I have to admit that this book disappointed me a little bit. It is not that the book is bad. It is indeed a modestly enjoyable book that I would have liked a lot more had I read it during late elementary or middle school when I was engaged in that stage of my personal math development. It is a book I could also recommend to those in the same age range who want some assistance in better understanding geometry from a conventional standpoint of formal learning in plane geometry. I was disappointed not by its contents but by the fact that I was expecting at least some treatment of spherical geometry and its quirks, and this book did not manage that task at all. I am not sure that any study of geometry could be viewed by those who are terrified of the subject matter as painless, but if you want a suitably silly look at plane geometry that will give some help in understanding what a high school level understanding of the subject matter would require, this book certainly does fine. But sometimes one simply wants more and that is too advanced of a subject for this book to cover, I suppose.

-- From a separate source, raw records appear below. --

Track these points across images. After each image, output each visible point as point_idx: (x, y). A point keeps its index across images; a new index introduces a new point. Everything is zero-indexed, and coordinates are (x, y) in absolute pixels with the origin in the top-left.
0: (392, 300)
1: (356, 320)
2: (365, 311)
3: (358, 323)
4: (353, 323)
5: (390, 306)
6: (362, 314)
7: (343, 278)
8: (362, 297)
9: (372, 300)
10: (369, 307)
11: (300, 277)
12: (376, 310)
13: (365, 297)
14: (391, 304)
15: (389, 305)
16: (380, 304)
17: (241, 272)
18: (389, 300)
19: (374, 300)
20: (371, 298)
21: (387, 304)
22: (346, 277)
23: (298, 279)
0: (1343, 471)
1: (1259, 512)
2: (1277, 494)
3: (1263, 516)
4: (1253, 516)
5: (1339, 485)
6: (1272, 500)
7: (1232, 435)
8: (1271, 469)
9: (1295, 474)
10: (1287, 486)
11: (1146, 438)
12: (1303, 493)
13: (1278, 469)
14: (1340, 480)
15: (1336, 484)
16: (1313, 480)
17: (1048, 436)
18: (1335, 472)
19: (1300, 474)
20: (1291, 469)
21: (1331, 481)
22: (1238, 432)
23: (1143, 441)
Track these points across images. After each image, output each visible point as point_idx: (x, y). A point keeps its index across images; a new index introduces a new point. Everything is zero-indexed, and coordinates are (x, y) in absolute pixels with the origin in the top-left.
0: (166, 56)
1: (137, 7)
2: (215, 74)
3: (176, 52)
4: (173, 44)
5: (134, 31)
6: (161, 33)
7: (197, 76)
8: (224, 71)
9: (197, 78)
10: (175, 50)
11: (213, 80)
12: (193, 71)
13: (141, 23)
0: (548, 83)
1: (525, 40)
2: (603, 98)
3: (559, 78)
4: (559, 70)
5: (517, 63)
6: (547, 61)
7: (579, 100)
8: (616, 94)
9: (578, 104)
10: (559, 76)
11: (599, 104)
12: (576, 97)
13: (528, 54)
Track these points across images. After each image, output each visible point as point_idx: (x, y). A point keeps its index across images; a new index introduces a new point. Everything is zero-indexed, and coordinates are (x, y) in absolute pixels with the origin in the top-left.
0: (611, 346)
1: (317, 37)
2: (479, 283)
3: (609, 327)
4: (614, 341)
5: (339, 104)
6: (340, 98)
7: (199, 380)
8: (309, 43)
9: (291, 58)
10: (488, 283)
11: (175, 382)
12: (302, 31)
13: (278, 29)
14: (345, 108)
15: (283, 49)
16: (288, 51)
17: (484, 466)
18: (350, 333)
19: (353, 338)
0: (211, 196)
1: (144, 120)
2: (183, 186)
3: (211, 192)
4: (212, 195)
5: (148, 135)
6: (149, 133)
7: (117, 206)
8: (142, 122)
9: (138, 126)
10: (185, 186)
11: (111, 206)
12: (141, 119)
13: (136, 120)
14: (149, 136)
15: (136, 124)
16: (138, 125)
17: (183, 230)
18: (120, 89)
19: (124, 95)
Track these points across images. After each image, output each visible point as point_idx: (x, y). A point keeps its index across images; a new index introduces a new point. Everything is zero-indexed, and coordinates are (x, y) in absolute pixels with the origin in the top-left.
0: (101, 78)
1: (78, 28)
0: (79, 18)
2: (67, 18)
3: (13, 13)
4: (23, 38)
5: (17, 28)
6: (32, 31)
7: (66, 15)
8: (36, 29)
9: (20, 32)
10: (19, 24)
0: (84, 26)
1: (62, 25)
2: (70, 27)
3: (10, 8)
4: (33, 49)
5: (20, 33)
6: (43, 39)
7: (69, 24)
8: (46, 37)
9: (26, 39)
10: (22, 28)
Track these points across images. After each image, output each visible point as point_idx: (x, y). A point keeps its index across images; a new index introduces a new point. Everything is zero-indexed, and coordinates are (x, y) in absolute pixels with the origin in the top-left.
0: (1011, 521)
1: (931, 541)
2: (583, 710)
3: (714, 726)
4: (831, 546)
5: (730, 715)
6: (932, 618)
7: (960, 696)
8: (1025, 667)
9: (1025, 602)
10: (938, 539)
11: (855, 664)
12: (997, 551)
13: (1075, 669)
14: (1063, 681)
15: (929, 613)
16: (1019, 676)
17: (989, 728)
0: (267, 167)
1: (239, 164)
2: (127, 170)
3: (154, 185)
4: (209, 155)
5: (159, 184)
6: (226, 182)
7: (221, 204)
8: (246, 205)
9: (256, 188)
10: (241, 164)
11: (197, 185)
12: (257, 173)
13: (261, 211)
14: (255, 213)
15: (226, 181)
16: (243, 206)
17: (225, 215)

This book is between 350 and 400 pages long, although it reads fast because the pages are small and there are a lot of pictures, and it contains eleven chapters. The book begins with a short introduction and after that discusses some terms (1). After that the author discusses angels (2) and then parallel and perpendicular lines (3). There is a chapter on triangles (4) and then a chapter on congruent and similar triangles (5). This leads to a discussion of quadrilaterals (6) and polygons (7), as well as circles (8). Unsurprisingly, having discussed these two-dimensional shapes the author then covers perimeter, area, and volume (9), after which there is a lot of helpful discussion of graphing using various methods (10). The last chapter discusses constructs (11), after which there are appendices that include a glossary (i) as well as key formulas (ii), followed by an index. As a whole, the chapters themselves include quite a few exercises for the reader to work out and plenty of problems as well to sort out the understanding the reader has of the subject, with the answers included at the end of each chapter so as to help the reader to understand one subject before moving on to the next one.
It is worthwhile to celebrate some of the ways this book seeks to be painless and how it seeks to further the understanding of a subject that is somewhat dry and formal for many students. The book encourages experiments as a practical means of understanding geometry so that one can actually understand the relevance of the area of study instead of simply memorizing equations without understanding, as is frequently the case in many classes of the subject. Similarly, the book uses a lot of illustrations so as to help the reader understand the book's subject material. All of this makes the book certainly a lot more fun than the usual geometry book, and a far more entertaining entree into the subject subject than most geometry textbooks would be. It is up to the reader, of course, to determine whether one wants an enjoyable if somewhat basic book on the subject or one is looking for more advanced offerings. Still, if you want a book for a young geometry student who needs to visualize something in order to better understand the material, this book is certainly a worthwhile one that I can recommend from my own reading of it.
Covers all the topics and is a good step-by-step help to learn geometry. Lacks the colorfulness of Everything You Need to Ace Geometry in One Big Fat Notebook by Christy Needham or the illustrations of E-Z Geometry (Barron's Easy Way) by Lawrence S. Leff, but is a good up-to-date guidebook for geometry.
This book is great on explaining geometry concepts. However, learning formulas can be confusing. For instance, page 207 states a circle circumference's formula is pie multiplied by the diameter. Then the bottom of the page says the formula is 2 multiplied by pie multiplied by the radius.
I cannot recommend the painless series of books more! It has been a fabulous supplement to really help my students understand geometry, algebra, vocabulary and so much more!